_TASK ITEM_:
Once you have read the entries, please say how many lines hold the string "delta", giving the number only.

_RECORDS SHOWN_:
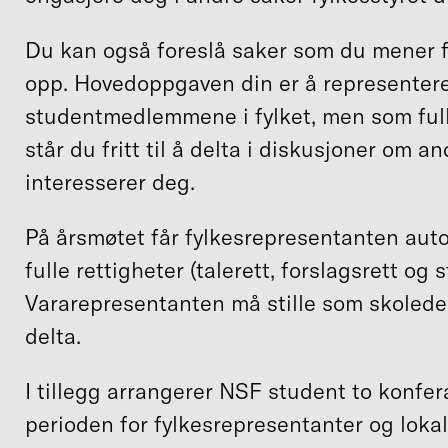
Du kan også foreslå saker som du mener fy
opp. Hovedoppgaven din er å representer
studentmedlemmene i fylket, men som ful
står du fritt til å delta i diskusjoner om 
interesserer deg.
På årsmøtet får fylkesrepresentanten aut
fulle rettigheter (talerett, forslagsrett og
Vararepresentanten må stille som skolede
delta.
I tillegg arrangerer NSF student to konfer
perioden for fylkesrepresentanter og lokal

---

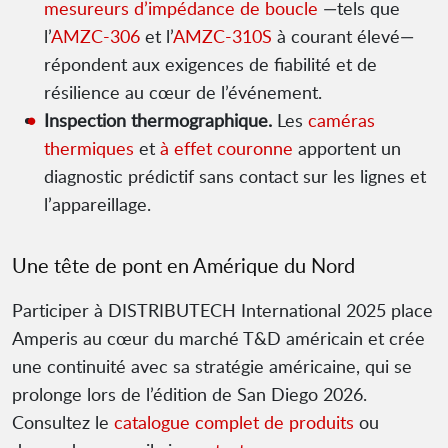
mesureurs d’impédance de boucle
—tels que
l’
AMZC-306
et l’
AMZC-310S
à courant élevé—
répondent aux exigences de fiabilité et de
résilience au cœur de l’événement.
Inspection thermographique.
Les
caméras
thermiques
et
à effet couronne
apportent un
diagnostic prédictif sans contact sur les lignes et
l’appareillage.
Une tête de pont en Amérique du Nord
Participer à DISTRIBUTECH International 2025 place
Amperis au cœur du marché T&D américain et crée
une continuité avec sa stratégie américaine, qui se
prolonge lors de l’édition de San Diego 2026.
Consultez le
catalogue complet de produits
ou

_YOUR SOLUTION_:
2